5) Every company should do all it can to avoid ending up on the dark web, even though many businesses do end up there eventually. The real key is to stem future damage – one important way to do this is to change passwords frequently. In particular, anyone who has a password that ends up on the dark web should change it and never, ever use that password again for anything.
6) Set up automatic scans to check security settings on each machine to ensure that your security policies are being enforced. Generate an automatic alert when two-factor authentication is not turned on where it should be.
7) Establish “exit procedures” for employee turnover that includes the immediate removal of ex-employees from the active directory. Scan the network daily for suspicious log-in attempts by ex-employees and others, and generate an alert for each incident.

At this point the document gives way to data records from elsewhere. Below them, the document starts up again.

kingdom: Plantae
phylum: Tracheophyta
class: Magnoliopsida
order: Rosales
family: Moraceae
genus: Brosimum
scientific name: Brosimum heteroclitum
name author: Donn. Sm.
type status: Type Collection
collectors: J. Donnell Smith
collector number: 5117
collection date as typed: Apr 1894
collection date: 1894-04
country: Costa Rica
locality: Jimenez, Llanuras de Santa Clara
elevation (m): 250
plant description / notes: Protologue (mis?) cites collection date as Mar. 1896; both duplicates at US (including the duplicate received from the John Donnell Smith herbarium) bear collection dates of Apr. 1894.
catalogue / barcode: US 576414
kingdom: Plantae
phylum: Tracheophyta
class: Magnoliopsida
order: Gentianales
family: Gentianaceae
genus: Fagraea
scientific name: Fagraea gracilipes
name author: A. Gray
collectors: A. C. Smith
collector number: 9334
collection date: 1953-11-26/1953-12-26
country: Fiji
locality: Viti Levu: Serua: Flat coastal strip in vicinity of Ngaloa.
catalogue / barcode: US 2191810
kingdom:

8) Set up internal IT security policies that limit storage of credit card and other personal identifying information, and include additional security levels for access.
9) Scan all networks daily, looking for software that is missing the latest security patches, and generate alerts for machines that need updating.
The technological advances that we all enjoy are great – they enable us to move in leaps and bounds beyond what anyone would have thought possible a generation ago. But with these advancements come threats. Every business must do all it can to thwart cybercrime. If something looks suspicious, it probably is. Be certain that your company has the very best cyberprotection software on the market, a rigorous and ongoing training program to see that employees stay on top of their game, and a cybersecurity company to partner with who can watch out for your needs.
The threat is real. You have worked too hard to get your business to where it is, and your customers/clients have done the same, to have it disabled by a hacker. It makes sense to seek the advice of a cybersecurity company to help you assess threats and develop a plan to avoid being the next victim of a cybercriminal.